The WaPo in its lead editorial today correctly (albeit gently) scolds the Obama Administration for a little uneven-handedness in dealing with the various Chrysler creditors during the Chapter 11 process. "President Obama may call them 'speculators,'" goes their sub-head, "but the economy needs private investors." Not likely, given the track record thus far, to wit:
"The government's intervention in GM's financial affairs tilts the scales so dramatically in the company's (read: government's) favor that it risks shutting out the legitimate interests of some creditors in favor of politically connected players who are owed much less and have less of a claim to the company's money. GM bondholders, for example, are being pushed to accept a 10 percent equity stake in repayment of their $27 billion in loans to the company. The United Auto Workers, on the other hand, is being offered a 35 percent equity stake in exchange for its claim of roughly $10 billion -- a claim that would typically be wiped out in bankruptcy.While the hedge funds are likely to receive less than 30 cents on the dollar, a health-care fund controlled by the UAW is being handed a 55 percent ownership stake in Chrysler. If bankruptcy rules had been strictly followed, the union would have been entitled to little, if any, return.

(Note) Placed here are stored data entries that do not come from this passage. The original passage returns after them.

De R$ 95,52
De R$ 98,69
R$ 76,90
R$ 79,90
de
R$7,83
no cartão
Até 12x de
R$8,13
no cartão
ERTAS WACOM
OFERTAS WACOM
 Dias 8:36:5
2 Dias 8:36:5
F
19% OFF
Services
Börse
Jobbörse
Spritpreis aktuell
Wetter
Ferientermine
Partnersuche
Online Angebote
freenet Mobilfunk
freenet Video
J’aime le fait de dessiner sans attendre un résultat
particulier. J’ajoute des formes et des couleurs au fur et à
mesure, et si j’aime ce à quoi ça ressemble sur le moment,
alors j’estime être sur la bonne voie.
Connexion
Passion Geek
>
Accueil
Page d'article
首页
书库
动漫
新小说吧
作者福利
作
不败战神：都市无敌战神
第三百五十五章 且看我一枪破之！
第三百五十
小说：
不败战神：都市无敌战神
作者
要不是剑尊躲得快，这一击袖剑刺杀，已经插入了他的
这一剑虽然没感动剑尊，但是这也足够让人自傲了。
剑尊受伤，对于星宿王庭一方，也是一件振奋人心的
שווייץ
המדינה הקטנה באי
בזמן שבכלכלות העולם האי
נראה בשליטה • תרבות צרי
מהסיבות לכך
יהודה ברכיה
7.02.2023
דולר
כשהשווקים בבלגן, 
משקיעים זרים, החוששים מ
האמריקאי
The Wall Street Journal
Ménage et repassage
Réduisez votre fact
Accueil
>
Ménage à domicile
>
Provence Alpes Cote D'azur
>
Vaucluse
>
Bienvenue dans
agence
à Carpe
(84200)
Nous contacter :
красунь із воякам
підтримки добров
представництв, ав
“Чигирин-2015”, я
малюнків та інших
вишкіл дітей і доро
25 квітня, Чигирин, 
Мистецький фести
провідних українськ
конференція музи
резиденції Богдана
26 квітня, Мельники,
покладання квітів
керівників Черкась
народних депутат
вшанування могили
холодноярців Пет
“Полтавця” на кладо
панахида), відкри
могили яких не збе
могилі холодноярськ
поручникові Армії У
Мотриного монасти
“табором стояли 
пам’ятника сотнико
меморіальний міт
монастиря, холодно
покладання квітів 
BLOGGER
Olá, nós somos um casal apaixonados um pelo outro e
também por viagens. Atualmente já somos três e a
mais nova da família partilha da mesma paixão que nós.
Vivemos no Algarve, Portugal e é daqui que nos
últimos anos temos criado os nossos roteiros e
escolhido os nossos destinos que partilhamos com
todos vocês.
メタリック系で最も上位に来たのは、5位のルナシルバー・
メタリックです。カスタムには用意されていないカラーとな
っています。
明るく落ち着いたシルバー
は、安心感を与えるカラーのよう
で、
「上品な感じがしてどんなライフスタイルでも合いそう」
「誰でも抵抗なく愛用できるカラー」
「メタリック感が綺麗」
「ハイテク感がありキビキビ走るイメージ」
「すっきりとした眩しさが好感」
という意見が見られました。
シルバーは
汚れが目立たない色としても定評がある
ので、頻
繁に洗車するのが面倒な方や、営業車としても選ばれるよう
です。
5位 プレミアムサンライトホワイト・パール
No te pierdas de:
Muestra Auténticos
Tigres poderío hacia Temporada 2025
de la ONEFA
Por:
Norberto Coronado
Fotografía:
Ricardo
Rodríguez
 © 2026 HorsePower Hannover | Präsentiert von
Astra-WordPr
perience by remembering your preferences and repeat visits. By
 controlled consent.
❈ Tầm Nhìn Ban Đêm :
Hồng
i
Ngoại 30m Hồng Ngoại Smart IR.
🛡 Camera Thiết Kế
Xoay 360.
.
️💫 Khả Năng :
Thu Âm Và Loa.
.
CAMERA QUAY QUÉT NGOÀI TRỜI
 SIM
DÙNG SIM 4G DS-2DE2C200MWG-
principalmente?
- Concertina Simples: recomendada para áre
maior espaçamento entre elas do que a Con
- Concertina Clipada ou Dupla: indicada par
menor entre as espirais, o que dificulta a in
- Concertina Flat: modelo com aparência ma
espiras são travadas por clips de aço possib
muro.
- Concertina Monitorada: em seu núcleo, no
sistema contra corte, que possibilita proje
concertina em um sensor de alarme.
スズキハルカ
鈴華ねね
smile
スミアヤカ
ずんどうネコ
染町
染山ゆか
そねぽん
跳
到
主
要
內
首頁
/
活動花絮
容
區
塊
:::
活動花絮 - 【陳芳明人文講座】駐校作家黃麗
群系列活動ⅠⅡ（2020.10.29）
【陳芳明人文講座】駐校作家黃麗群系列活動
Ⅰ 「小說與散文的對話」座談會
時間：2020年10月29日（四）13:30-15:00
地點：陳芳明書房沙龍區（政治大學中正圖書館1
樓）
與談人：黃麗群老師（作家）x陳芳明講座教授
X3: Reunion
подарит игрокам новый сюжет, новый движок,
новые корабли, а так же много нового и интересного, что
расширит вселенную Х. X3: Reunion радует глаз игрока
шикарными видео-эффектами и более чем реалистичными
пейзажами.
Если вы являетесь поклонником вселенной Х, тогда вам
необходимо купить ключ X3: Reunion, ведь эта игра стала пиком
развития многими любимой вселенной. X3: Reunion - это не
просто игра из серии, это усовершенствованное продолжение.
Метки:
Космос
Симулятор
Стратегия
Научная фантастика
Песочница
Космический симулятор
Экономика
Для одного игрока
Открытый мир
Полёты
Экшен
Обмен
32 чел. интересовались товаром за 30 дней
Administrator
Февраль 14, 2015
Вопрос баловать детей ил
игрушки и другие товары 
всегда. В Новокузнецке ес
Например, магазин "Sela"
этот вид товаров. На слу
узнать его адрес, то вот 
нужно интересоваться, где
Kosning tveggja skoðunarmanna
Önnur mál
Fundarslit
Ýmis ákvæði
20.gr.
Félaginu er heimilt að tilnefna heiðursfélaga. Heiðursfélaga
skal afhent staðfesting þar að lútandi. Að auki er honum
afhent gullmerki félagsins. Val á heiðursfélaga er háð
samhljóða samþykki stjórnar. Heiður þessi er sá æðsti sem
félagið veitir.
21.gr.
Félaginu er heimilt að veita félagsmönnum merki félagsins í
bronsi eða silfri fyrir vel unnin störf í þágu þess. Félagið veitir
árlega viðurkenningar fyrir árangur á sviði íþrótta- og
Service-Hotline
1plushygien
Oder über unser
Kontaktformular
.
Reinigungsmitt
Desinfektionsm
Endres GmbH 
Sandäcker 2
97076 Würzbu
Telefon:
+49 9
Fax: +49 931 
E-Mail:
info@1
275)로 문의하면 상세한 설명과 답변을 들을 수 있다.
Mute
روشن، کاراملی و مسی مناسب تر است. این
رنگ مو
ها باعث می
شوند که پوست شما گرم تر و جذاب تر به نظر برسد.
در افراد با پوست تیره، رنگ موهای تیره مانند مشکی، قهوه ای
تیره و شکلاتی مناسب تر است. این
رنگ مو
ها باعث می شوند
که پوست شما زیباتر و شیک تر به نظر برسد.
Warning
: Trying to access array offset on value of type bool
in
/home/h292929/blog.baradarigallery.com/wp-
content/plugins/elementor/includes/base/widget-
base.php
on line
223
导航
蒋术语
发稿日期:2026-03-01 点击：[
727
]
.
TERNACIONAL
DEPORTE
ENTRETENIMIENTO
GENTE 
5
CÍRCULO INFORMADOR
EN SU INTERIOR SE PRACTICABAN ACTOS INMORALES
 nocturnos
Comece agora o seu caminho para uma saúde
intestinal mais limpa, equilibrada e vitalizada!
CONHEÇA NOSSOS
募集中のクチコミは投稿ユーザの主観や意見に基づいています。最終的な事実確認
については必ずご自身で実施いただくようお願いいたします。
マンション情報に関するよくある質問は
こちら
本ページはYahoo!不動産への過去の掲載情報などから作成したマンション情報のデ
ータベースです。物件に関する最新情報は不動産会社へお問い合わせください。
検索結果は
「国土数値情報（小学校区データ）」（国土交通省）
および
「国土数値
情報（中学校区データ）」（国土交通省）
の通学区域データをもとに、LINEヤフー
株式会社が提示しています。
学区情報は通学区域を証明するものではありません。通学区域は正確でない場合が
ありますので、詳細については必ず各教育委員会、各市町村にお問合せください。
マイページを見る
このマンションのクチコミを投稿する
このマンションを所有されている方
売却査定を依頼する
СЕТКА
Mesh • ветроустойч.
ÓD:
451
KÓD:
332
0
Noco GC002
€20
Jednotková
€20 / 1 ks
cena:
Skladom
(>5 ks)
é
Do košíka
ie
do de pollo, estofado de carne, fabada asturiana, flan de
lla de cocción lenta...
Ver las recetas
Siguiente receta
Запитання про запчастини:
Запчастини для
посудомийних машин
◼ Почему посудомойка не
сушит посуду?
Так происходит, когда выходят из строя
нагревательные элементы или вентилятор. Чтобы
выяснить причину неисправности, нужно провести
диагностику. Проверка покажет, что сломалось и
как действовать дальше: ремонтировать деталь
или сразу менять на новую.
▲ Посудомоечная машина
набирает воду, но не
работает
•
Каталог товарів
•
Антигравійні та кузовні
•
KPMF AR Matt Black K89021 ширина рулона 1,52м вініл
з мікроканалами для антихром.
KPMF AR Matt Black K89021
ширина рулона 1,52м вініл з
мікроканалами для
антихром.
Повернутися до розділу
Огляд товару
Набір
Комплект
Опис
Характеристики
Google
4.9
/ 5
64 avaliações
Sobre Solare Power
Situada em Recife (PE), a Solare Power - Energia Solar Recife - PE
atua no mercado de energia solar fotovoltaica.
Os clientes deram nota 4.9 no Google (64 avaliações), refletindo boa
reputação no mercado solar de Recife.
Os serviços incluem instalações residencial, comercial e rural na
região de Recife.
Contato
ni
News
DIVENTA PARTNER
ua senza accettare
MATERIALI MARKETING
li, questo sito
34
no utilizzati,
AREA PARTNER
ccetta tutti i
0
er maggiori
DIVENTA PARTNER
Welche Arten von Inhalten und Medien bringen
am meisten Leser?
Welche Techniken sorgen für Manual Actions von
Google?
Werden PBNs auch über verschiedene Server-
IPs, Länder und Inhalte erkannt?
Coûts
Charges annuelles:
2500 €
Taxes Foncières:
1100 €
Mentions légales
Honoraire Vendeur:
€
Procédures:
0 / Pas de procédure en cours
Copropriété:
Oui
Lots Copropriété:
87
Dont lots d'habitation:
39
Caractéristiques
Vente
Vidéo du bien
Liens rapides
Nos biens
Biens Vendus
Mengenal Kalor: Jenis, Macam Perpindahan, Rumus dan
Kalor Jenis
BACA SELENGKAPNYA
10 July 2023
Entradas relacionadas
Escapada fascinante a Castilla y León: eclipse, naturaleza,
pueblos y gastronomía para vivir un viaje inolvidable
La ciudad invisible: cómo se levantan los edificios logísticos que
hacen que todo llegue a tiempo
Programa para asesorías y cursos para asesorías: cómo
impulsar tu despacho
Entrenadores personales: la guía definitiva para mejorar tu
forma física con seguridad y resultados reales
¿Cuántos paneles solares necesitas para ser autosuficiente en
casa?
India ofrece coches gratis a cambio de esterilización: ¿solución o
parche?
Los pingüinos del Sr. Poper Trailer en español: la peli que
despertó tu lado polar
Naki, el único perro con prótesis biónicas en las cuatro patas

Extraordinary times call for extraordinary measures, and it was with this thought in mind that we endorsed the federal government's decision to pump billions of dollars into the automakers. But the spectacle of creditors being stripped of their legal rights in favor of a labor union with which the president is politically aligned does little to attract private capital at a time when the government and many companies need these investors the most."
Holding the UAW harmless while dinging the investors is a lousy way to run a railroad - or a car company. Over time, this will come back to bite the Administration - and Chrysler's' proud new majority owners, the UAW. The UAW shares the blame for the sorry state of the auto industry.They can only kick the can down the road so far before they will have to come to grips with what they have wrought.